HOLLYWOOD史上に類を見ない大事件だ。聞き慣れない会社が中国の大富豪に買収された、それ自体は連日ドコにでもある話なのだが、事態は少々難解だ。執筆現在もまだ、その全貌が判明していないことをおことわりしつつ、概要を記してみる。

 

「レジェンダリー・ピクチャーズ」11年前、HOLLYWOODの映画製作拠点カリフォルニア州バーバンクに、突如出現した映画会社である。

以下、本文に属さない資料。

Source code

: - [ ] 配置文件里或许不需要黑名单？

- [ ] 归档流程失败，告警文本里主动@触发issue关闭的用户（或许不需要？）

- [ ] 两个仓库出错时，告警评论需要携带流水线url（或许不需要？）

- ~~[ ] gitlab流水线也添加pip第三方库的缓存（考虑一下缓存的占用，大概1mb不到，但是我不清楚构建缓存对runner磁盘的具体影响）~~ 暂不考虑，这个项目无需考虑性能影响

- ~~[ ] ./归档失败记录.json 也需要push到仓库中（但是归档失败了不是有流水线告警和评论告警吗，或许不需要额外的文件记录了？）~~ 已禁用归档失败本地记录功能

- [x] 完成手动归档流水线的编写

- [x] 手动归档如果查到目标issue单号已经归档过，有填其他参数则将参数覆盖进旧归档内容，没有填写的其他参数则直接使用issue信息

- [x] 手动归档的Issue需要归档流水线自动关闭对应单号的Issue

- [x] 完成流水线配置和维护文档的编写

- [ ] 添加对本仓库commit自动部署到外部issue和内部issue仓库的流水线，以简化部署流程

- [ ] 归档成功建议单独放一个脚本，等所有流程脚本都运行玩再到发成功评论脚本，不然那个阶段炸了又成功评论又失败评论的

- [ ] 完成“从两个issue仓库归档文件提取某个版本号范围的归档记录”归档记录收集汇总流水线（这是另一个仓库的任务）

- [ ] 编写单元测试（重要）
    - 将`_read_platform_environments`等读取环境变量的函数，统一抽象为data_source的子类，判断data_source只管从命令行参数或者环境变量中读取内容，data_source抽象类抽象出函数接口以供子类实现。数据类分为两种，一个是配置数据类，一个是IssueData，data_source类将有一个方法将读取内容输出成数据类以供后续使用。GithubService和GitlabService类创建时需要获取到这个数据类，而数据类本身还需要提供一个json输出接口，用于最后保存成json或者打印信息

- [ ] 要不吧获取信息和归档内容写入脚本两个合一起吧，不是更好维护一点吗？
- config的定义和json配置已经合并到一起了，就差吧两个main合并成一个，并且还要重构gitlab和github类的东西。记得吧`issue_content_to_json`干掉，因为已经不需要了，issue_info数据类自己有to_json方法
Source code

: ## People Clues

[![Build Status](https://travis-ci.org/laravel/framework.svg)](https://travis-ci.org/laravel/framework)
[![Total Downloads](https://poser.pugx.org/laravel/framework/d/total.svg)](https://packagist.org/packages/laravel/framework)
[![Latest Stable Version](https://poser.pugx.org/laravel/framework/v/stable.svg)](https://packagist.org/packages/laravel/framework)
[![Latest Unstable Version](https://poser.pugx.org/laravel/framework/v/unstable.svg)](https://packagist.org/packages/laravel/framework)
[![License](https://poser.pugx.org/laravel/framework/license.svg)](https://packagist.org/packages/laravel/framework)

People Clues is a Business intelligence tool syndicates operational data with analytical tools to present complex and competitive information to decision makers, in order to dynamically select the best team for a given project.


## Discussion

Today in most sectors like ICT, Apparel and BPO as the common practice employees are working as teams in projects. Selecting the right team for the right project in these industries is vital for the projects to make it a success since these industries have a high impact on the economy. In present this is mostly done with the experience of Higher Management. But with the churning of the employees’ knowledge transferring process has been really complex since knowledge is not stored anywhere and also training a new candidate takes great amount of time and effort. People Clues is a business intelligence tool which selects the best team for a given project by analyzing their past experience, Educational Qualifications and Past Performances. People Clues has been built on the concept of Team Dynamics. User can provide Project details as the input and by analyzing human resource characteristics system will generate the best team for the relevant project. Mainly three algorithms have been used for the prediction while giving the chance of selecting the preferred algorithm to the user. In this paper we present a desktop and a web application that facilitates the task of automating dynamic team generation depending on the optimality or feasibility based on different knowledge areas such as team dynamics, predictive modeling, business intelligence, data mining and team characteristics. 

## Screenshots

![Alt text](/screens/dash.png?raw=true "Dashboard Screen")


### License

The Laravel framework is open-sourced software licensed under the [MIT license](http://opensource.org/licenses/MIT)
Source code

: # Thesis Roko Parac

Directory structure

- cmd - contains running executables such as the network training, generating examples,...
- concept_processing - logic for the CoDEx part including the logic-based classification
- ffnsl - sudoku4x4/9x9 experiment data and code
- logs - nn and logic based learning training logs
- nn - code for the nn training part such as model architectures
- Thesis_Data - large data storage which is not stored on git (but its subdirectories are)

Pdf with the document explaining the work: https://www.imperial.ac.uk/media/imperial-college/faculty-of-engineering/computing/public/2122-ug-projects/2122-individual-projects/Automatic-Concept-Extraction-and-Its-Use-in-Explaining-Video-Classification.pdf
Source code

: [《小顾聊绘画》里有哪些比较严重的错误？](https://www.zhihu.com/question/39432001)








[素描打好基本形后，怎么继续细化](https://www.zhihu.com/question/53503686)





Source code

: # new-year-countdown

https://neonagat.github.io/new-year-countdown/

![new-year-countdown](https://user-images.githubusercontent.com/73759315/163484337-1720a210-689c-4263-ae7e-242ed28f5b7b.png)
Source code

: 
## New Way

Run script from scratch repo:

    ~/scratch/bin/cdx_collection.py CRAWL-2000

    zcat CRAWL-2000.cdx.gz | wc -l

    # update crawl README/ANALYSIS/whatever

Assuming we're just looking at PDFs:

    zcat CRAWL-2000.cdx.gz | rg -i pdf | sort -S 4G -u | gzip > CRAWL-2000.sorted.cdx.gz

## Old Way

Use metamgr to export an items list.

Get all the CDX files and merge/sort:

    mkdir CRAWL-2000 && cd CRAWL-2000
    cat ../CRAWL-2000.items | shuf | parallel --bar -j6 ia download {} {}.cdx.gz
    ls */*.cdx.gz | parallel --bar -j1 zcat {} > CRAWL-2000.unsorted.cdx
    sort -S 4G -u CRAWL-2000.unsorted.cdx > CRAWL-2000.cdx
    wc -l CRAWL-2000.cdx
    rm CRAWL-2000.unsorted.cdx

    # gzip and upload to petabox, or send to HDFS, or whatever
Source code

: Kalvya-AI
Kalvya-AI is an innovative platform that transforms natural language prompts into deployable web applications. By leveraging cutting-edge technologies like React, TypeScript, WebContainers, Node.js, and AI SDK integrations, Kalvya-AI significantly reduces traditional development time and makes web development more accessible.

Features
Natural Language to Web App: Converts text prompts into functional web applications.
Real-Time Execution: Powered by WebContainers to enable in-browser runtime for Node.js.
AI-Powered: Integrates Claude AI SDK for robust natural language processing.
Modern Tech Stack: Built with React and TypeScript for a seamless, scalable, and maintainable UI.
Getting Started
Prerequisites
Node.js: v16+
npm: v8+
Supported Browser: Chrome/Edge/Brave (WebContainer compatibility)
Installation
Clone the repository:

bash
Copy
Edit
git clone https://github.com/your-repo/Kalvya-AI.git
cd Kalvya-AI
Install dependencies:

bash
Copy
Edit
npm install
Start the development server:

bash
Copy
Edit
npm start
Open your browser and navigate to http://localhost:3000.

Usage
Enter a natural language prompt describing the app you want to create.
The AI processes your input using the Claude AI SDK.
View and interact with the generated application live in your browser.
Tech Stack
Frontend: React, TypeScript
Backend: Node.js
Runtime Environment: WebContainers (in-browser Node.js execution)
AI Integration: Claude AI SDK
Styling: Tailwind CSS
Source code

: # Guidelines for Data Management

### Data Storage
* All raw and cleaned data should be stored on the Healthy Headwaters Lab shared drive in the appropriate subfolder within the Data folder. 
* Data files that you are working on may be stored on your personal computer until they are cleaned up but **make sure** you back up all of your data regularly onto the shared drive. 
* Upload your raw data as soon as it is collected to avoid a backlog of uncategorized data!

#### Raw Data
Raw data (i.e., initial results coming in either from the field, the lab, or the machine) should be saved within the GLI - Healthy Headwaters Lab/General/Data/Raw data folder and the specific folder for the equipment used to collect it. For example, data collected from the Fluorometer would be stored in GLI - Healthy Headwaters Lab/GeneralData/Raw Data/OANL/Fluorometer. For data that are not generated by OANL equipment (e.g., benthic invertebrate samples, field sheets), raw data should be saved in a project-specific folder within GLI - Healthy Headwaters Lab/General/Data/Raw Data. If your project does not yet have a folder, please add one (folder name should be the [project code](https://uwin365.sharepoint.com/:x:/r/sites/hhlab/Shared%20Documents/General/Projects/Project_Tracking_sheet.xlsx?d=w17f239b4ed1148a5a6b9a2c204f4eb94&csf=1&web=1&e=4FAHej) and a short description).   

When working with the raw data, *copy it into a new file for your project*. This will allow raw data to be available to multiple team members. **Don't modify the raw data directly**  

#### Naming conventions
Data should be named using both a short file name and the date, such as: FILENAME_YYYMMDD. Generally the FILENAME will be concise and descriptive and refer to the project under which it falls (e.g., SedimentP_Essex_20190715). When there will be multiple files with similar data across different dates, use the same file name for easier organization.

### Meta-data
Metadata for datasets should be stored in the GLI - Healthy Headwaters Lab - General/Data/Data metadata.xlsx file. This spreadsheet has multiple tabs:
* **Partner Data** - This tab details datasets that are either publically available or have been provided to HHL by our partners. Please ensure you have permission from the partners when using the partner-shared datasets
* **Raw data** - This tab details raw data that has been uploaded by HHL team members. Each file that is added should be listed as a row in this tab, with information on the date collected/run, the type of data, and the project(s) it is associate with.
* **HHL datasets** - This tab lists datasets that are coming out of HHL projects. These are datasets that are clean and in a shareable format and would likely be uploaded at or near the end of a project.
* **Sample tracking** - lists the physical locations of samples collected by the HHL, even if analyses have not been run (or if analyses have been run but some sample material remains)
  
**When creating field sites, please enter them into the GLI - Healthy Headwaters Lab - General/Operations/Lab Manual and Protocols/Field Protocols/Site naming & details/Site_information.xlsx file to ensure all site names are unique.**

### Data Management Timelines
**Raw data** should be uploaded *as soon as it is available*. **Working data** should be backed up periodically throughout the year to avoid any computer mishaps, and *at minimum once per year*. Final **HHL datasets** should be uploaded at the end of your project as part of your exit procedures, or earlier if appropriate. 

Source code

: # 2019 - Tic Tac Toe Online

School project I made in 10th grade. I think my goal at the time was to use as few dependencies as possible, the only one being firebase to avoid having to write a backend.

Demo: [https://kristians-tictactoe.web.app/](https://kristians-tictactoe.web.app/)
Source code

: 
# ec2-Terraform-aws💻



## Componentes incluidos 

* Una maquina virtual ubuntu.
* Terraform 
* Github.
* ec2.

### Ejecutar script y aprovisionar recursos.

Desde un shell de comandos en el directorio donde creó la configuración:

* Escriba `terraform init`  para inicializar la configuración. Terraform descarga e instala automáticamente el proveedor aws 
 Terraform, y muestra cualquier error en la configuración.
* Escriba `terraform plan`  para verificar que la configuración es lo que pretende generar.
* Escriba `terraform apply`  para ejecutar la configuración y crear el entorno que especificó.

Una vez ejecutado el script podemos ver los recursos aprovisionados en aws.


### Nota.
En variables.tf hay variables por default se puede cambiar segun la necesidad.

初動から勢いのあった同社は軽々と、大手映画会社ワーナー・ブラザーズと手を組み、クリストファー・ノーラン監督の大作”バットマン ビギンズ”を製作、公開。順風満帆かと想われた矢先、映画”シックス・センス”で名を上げたM・ナイト・シャマランの大作”レディ・イン・ザ・ウォーター”が大失敗に終わるもダメージ無く、超大作を次々発表。空前の大ヒット作”ダークナイト”、”インセプション”を生み、続く”ダークナイト・ライジング”の大ヒットを機に、恩社ワーナー・ブラザーズと決別。単独で”スーパーマン”や”ゴジラ"を復活させた。その間わずか8年。直後にHOLLYWOOD映画業界最大手のUNIVERSALと契約を結び、”ジュラシック・ワールド”で、映画界興行収入記録で頂点に立った。公開終了直後の本年、その全権を中国の大連万達グループに売却した恰好だ。

 

HOLLYWOOD映画界で巨大な力を有することとなった同グループは、主に不動産開発を手がけるコングロマリットだ。中国全土の映画館を買収しつつ、この大事件の裏で既に、全米第2位の巨大映画館チェーンを買収済みだ。同コングロマリットを代表するのは、中国一の富豪”王健林氏”。本月12日北京で開いた記者説明会で、王氏は宣言した。「世界の映画産業における中国の発言力を、向上させる。」

 

日本もかつての1989年、コロンビア・ピクチャーズ・エンタテインメント(Columbia Pictures Entertainment Inc.)を買収。現在のソニー・ピクチャーズ・エンタテインメント(Sony Pictures Entertainment Inc.)の傘下に収めた。レジェンダリーの本件買収劇よりも13億ドルの高額を投じたモノの、全米の反感は不買運動に発展。ヒット作にも貧しく巨大赤字に苦しんだ経緯がある。奇しくも「ソニー・ピクチャーズ・エンタテインメントへのハッキング事件」が国際ニュースとなり同社が再び窮地にあった今から1年前、ソニー・ピクチャーズの手を離れた権利を活かし、レジェンダリーが生んだ”Godzilla”が劇場で大暴れしていたのは、皮肉なものだ。

 

HOLLYWOODは今、本件を語ってはいけないムードのまま、不穏な新年を迎えている。 [ エドリード・ジャパン編集部 / EDL-editorial dept.]